━━━ Data shown ━━━
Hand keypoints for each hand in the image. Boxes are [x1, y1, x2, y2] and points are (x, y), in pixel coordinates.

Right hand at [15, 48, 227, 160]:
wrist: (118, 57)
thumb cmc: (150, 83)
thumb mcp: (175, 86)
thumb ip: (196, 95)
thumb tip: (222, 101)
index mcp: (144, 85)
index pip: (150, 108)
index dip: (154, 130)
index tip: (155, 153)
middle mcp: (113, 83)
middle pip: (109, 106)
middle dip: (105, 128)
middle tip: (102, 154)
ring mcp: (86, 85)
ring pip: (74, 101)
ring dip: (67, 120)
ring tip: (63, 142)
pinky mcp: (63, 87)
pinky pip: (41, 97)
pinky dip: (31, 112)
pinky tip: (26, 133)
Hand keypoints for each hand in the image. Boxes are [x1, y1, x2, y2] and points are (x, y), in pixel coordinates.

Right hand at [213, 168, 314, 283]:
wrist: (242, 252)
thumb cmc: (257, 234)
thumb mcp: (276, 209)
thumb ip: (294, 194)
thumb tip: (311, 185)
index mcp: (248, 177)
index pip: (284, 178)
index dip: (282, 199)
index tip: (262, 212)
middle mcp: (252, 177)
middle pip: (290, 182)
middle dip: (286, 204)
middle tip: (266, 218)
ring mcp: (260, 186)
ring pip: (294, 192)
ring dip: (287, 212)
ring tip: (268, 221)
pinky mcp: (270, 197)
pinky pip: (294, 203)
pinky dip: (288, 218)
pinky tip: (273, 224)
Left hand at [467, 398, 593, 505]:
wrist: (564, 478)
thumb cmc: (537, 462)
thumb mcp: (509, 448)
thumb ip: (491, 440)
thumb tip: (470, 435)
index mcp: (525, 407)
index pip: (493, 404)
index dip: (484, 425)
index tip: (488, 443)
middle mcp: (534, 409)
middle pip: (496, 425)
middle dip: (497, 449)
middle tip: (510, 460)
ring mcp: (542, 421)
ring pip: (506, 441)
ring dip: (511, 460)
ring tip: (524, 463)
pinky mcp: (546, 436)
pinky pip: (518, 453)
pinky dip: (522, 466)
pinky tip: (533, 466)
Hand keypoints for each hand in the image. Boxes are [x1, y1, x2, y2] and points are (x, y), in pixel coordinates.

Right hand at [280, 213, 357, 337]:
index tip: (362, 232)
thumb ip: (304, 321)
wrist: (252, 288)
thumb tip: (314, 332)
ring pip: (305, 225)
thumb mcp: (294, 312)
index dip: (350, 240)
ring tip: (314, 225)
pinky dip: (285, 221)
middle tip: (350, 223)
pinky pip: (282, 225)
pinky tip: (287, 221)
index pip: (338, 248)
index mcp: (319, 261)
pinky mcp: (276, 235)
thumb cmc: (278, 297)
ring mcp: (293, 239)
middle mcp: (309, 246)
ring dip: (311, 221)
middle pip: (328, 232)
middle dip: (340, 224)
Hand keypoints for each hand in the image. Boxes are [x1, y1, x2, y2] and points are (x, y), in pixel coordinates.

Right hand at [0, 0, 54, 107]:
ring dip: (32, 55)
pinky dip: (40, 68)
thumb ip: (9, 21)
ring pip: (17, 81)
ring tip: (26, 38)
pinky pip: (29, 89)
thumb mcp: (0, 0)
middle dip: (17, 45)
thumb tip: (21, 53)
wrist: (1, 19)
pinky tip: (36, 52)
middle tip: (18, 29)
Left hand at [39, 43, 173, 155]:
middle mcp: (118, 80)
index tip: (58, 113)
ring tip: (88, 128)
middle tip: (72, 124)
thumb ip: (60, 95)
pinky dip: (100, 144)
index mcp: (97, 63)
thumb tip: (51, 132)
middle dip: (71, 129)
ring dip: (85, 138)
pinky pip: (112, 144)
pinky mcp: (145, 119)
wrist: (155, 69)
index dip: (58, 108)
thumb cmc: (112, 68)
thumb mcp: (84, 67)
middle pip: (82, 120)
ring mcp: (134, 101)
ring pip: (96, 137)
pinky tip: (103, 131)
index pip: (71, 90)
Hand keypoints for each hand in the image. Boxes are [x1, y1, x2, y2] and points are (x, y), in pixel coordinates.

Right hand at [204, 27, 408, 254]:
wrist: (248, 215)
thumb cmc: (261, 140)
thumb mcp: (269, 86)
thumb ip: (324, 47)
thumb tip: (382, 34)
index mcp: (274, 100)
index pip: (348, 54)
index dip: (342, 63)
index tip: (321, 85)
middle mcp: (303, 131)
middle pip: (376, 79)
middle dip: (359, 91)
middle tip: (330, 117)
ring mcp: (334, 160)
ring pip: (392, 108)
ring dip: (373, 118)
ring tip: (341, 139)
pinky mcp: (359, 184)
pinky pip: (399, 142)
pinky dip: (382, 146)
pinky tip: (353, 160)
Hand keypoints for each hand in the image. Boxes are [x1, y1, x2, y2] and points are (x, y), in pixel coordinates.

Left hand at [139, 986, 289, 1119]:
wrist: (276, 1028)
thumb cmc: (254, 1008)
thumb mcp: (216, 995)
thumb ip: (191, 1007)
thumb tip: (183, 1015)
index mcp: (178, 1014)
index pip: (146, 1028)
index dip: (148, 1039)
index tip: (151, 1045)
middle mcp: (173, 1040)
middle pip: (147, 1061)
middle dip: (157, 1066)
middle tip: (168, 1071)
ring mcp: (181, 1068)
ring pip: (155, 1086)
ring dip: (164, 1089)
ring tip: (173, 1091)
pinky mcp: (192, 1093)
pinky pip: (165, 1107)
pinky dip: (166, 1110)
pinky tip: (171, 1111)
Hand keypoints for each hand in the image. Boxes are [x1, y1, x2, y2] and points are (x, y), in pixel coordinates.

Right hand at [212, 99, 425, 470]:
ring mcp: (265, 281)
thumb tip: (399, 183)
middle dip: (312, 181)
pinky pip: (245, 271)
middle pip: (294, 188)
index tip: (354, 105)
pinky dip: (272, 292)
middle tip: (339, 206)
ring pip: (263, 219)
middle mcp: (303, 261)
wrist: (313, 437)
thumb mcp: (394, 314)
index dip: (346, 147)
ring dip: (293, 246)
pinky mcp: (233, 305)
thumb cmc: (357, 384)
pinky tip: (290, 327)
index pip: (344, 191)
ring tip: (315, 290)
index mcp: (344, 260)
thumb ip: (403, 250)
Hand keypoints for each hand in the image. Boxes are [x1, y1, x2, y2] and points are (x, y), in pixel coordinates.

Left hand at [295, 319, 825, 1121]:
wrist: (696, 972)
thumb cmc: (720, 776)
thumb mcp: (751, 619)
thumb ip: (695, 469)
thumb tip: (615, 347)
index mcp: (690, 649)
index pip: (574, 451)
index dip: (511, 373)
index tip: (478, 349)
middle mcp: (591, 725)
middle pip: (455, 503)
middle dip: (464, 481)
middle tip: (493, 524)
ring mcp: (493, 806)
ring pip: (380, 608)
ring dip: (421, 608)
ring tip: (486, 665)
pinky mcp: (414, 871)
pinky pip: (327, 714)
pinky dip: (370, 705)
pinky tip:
━━━
• What is needed: How many of the lines above include the string "Left"? Only the number should be written.

• Exercise answer: 4